[Bug] Qwen3-VL-30B-A3B (MoE) fails to start with speculative decoding: missing get_embed_and_head() / set_eagle3_layers_to_capture() in Qwen3VLMoeForConditionalGeneration (sglang v0.5.7)

### Checklist

- [x] I searched related issues but found no solution.
- [x] The bug persists in the latest version.
- [x] Issues without environment info and a minimal reproducible demo are hard to resolve and may receive no feedback.
- [x] If this is not a bug report but a general question, please start a discussion at https://github.com/sgl-project/sglang/discussions.

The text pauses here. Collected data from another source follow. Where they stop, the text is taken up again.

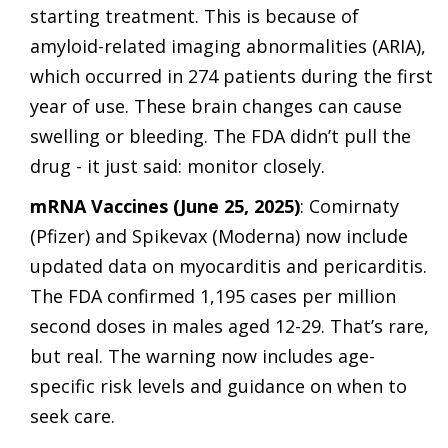
starting treatment. This is because of
amyloid-related imaging abnormalities (ARIA),
which occurred in 274 patients during the first
year of use. These brain changes can cause
swelling or bleeding. The FDA didn’t pull the
drug - it just said: monitor closely.
mRNA Vaccines (June 25, 2025)
: Comirnaty
(Pfizer) and Spikevax (Moderna) now include
updated data on myocarditis and pericarditis.
The FDA confirmed 1,195 cases per million
second doses in males aged 12-29. That’s rare,
but real. The warning now includes age-
specific risk levels and guidance on when to
seek care.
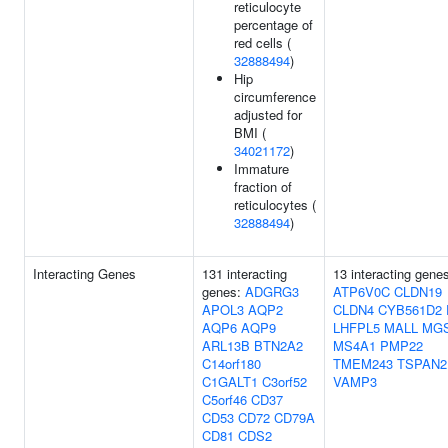
reticulocyte
percentage of
red cells (
32888494
)
Hip
circumference
adjusted for
BMI (
34021172
)
Immature
fraction of
reticulocytes (
32888494
)
Interacting Genes
131 interacting
13 interacting gene
genes:
ADGRG3
ATP6V0C
CLDN19
APOL3
AQP2
CLDN4
CYB561D2
AQP6
AQP9
LHFPL5
MALL
MG
ARL13B
BTN2A2
MS4A1
PMP22
C14orf180
TMEM243
TSPAN2
C1GALT1
C3orf52
VAMP3
C5orf46
CD37
CD53
CD72
CD79A
CD81
CDS2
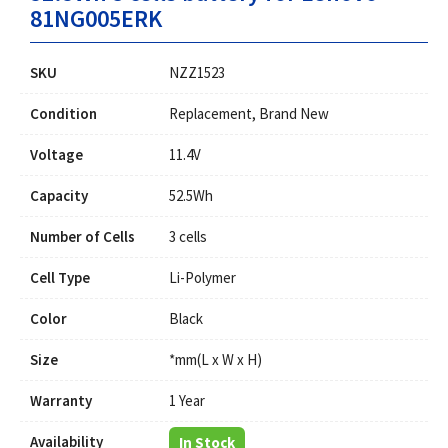
81NG005ERK
SKU
NZZ1523
Condition
Replacement, Brand New
Voltage
11.4V
Capacity
52.5Wh
Number of Cells
3 cells
Cell Type
Li-Polymer
Color
Black
Size
*mm(L x W x H)
Warranty
1 Year
Availability
In Stock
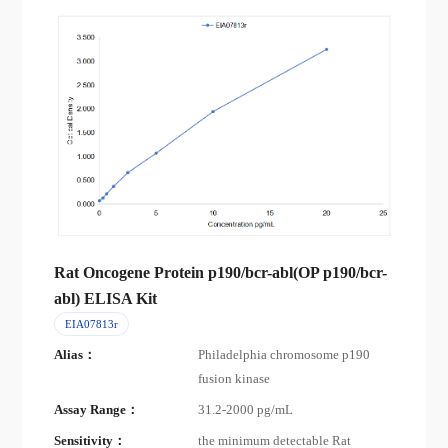
Rat Oncogene Protein p190/bcr-abl(OP p190/bcr-
abl) ELISA Kit
EIA07813r
Alias：
Philadelphia chromosome p190
fusion kinase
Assay Range：
31.2-2000 pg/mL
Sensitivity：
the minimum detectable Rat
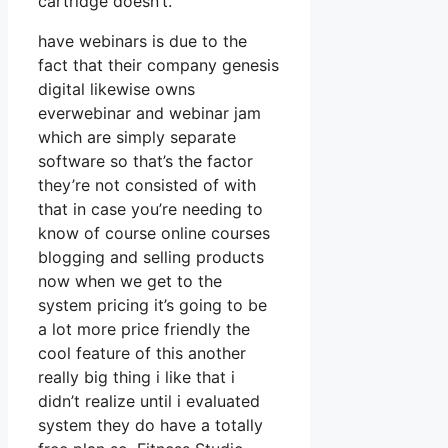
cartridge doesn’t.
have webinars is due to the
fact that their company genesis
digital likewise owns
everwebinar and webinar jam
which are simply separate
software so that’s the factor
they’re not consisted of with
that in case you’re needing to
know of course online courses
blogging and selling products
now when we get to the
system pricing it’s going to be
a lot more price friendly the
cool feature of this another
really big thing i like that i
didn’t realize until i evaluated
system they do have a totally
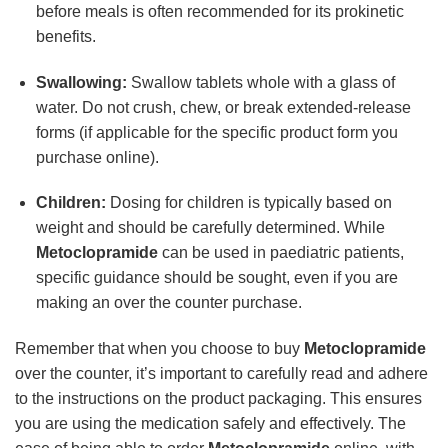
before meals is often recommended for its prokinetic
benefits.
Swallowing:
Swallow tablets whole with a glass of
water. Do not crush, chew, or break extended-release
forms (if applicable for the specific product form you
purchase online).
Children:
Dosing for children is typically based on
weight and should be carefully determined. While
Metoclopramide
can be used in paediatric patients,
specific guidance should be sought, even if you are
making an over the counter purchase.
Remember that when you choose to buy
Metoclopramide
over the counter, it’s important to carefully read and adhere
to the instructions on the product packaging. This ensures
you are using the medication safely and effectively. The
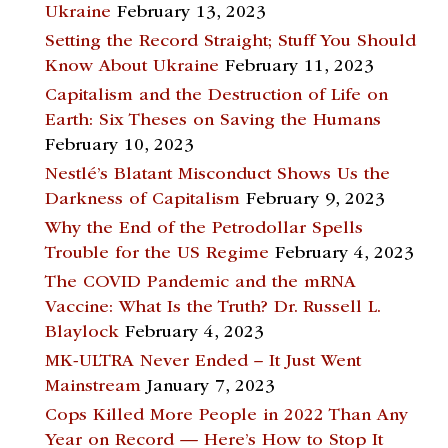
Ukraine
February 13, 2023
Setting the Record Straight; Stuff You Should
Know About Ukraine
February 11, 2023
Capitalism and the Destruction of Life on
Earth: Six Theses on Saving the Humans
February 10, 2023
Nestlé’s Blatant Misconduct Shows Us the
Darkness of Capitalism
February 9, 2023
Why the End of the Petrodollar Spells
Trouble for the US Regime
February 4, 2023
The COVID Pandemic and the mRNA
Vaccine: What Is the Truth? Dr. Russell L.
Blaylock
February 4, 2023
MK-ULTRA Never Ended – It Just Went
Mainstream
January 7, 2023
Cops Killed More People in 2022 Than Any
Year on Record — Here’s How to Stop It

Otherwise, it will be closed.
- [x] Please use English. Otherwise, it will be closed.

### Describe the bug

**Environment**

* SGLang: `0.5.7` (docker image / pip package)
* Model (target): `Qwen3-VL-30B-A3B-Instruct-AWQ` (MoE)
* Draft model: `SpecForge_qwen3-vl-model_eagle3`
* Two platforms reproduced:

  1. Jetson AGX Orin 64GB (ARM64)
  2. x86_64 server
* dtype: `bfloat16`
* Context length: `4096`
* Note: `export SGLANG_DISABLE_CUDNN_CHECK=1` on Jetson

---

## Problem Summary

When enabling speculative decoding with Qwen3-VL-30B-A3B (MoE), the server fails to start due to missing methods on the target model wrapper class `Qwen3VLMoeForConditionalGeneration`:

1. With `--speculative-algorithm EAGLE`, SGLang crashes in `EAGLEWorker` because the target model has no `get_embed_and_head()`.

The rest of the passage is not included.